The album was mastered by San Francisco Bay Area mastering engineer Paul Stubblebine, a long-time associate of Dennison’s. Stubblebine started his mastering career at San Francisco’s legendary studio, The Automatt, where he mastered albums for everyone from Blue Oyster Cult to Santana, as well as projects like the soundtrack album for the film Apocalypse Now.
Khan, one of the foremost sarodists of our time, is the son of famed sarode player Ustad Ali Akbar Khan and grandson of the legendary Acharya Baba Allauddin Khan. Hussein, who has been called “a classical tabla virtuoso of the highest order,” is the son of tabla great Ustad Alla Rakha, who was Ravi Shankar’s accompanist through the late 1960s.
Moment Records was founded by Hussain and Minnecola (who is Hussain’s wife) in 1991. Hussain, widely considered a prime architect of the contemporary world music movement, has received other GRAMMY nominations and shared in the 1991 GRAMMY award given to Grateful Dead drummer Mickey Hart’s Planet Drum album, on which Hussain both performed and co-produced.

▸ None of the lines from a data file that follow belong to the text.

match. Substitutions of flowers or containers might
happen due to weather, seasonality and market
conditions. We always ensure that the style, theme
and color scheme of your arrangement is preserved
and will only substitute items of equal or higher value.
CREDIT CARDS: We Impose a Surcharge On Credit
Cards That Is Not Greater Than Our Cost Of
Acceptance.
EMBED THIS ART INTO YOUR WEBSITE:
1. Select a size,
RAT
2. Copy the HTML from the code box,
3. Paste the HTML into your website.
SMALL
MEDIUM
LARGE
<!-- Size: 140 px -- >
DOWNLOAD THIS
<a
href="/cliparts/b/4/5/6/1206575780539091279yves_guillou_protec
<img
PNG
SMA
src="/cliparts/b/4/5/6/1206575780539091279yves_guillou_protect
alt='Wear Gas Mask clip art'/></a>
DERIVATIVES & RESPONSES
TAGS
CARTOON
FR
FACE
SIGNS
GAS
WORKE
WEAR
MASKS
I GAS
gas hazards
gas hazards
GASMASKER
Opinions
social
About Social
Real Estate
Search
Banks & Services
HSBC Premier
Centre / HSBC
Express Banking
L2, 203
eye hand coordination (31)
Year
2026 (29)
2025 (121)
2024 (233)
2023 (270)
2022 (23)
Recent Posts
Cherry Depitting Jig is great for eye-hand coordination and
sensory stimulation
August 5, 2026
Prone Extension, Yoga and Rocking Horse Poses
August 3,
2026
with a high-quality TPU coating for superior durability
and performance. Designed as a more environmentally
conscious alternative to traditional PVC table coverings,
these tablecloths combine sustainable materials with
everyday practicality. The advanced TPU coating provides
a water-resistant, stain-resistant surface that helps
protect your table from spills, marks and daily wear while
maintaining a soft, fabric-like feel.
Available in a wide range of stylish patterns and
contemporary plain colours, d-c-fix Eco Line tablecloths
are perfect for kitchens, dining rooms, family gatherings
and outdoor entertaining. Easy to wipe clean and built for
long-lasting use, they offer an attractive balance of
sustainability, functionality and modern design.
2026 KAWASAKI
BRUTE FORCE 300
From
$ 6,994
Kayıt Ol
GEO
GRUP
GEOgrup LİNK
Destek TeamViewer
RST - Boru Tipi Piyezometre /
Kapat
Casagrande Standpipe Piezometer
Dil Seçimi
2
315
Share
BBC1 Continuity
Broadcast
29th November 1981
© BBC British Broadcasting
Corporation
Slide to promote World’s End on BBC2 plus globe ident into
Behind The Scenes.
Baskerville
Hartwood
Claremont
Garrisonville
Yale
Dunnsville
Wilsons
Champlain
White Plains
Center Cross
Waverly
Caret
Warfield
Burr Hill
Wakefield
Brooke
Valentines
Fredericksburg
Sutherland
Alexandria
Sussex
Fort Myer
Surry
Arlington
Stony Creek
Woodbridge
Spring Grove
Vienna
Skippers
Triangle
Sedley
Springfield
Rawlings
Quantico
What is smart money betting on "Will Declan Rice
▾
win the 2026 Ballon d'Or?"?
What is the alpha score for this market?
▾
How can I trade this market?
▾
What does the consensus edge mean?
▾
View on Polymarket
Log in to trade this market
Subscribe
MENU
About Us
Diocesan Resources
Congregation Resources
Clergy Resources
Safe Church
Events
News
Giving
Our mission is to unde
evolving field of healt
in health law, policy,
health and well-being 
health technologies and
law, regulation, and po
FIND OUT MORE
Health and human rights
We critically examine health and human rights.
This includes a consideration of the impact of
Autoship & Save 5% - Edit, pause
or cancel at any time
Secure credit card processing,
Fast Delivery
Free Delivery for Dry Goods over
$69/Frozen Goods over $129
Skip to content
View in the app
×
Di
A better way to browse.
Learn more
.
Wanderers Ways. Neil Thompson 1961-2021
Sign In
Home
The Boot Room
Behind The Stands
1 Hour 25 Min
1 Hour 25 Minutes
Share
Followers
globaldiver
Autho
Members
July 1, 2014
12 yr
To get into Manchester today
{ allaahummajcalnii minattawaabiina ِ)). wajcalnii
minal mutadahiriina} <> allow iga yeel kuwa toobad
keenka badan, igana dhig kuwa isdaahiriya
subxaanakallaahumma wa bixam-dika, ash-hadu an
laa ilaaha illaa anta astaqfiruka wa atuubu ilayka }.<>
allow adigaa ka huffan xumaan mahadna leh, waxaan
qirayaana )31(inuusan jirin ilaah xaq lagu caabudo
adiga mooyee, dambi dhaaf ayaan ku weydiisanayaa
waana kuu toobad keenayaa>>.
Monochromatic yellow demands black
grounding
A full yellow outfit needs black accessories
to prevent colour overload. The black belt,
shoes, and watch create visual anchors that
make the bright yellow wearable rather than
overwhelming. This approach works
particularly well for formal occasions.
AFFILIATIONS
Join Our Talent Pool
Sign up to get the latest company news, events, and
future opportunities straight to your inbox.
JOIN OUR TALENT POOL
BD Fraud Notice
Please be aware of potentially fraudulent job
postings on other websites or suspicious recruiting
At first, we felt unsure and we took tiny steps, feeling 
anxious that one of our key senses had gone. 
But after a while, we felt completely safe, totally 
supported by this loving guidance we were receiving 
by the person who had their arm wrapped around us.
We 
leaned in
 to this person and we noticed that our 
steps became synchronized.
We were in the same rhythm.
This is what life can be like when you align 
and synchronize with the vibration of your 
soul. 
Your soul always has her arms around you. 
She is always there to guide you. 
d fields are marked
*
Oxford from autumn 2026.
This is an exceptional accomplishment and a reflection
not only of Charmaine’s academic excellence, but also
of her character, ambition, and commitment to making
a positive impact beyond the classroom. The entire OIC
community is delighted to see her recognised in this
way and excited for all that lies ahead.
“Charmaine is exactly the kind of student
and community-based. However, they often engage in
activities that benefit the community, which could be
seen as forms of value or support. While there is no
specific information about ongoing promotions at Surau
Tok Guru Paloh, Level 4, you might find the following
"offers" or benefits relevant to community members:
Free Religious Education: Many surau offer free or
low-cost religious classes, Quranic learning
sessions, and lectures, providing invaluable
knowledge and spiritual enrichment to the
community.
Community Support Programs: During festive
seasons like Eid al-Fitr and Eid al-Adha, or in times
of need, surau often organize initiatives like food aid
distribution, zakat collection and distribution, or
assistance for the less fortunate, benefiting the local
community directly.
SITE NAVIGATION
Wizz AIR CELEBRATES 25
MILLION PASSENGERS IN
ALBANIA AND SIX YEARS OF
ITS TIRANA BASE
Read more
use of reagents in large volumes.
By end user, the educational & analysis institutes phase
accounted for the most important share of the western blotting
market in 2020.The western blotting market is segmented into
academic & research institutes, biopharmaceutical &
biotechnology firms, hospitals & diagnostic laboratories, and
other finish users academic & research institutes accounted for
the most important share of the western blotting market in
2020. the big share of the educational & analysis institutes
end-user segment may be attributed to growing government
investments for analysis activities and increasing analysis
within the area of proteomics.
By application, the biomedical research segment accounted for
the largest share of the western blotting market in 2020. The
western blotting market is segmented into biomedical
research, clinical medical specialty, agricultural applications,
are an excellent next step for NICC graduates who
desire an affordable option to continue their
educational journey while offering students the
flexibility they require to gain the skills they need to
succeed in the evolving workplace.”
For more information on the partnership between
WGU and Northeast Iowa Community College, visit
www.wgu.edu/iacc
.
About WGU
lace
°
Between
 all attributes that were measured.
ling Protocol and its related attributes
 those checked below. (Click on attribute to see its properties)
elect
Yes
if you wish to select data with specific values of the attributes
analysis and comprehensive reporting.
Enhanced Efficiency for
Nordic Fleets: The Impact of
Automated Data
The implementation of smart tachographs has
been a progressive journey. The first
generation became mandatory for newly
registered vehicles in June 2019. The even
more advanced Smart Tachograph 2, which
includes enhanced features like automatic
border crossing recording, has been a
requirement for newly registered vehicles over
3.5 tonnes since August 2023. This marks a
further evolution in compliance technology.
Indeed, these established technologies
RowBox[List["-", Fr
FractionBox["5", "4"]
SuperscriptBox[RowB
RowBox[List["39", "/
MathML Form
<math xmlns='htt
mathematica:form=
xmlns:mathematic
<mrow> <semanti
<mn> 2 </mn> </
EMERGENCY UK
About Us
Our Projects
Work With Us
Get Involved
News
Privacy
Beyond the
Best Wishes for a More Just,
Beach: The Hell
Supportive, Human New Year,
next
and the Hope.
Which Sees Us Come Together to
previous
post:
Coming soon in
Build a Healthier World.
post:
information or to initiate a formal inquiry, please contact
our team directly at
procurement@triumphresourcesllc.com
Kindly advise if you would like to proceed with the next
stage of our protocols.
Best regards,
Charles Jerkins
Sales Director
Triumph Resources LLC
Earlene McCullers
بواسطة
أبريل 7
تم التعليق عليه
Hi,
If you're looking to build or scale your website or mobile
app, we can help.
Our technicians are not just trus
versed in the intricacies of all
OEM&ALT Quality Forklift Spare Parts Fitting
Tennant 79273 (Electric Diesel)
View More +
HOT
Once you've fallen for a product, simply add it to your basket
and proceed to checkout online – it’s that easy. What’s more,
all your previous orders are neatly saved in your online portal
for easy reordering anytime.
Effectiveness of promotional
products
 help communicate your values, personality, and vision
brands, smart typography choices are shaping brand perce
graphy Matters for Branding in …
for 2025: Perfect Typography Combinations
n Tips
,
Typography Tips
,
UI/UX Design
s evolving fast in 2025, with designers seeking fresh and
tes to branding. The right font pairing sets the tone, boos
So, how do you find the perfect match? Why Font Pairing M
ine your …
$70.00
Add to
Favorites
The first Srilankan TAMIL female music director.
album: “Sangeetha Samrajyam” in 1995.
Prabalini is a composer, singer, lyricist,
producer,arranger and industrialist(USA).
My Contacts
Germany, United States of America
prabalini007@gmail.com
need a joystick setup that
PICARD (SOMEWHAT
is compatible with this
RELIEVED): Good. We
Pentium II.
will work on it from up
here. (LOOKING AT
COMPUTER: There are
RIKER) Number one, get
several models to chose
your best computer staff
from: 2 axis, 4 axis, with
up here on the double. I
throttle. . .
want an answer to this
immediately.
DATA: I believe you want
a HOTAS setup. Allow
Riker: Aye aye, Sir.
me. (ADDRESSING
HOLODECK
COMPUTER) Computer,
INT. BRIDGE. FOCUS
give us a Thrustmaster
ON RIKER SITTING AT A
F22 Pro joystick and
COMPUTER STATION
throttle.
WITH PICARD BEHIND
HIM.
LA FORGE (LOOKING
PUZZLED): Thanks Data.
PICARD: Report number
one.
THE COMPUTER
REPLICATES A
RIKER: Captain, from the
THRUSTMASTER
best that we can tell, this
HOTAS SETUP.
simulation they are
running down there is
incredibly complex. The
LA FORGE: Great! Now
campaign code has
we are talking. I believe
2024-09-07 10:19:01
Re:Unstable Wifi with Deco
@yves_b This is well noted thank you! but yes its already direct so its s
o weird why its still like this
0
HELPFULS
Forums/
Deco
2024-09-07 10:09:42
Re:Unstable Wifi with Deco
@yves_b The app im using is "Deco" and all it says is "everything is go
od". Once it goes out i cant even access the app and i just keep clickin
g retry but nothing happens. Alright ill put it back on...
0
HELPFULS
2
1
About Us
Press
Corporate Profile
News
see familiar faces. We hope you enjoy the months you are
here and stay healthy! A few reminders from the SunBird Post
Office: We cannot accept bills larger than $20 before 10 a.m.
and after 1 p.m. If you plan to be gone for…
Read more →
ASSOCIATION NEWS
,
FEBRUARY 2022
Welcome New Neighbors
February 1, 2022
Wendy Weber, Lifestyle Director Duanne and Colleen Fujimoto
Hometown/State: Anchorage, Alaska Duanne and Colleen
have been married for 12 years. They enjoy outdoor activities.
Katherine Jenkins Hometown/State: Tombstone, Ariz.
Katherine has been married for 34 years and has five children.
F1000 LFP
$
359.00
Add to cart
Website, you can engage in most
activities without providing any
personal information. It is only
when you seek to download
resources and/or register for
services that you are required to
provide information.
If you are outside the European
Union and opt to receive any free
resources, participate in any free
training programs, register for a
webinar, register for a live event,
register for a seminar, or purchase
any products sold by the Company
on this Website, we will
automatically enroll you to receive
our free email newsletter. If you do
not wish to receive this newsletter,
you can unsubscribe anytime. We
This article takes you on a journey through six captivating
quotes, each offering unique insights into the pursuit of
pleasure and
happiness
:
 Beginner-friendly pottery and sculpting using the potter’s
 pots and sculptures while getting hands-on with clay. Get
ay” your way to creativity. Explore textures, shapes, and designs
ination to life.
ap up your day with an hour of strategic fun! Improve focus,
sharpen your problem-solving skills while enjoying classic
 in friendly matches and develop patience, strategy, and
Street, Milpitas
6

The other nominees in the category are: Music Of Central Asia Vol. 2: Invisible Face Of The Beloved: Classical Music Of The Tajiks And Uzbeks by The Academy Of Maq m; Endless Vision by Hossein Alizadeh and Djivan Gasparyan; Hambo In The Snow by Andrea Hoag, Loretta Kelley and Charlie Pilzer; and the Soweto Gospel Choir’s Blessed.
The 49th Annual GRAMMY Awards ceremony will take place at the Staples Center in Los Angeles on February 11, 2007.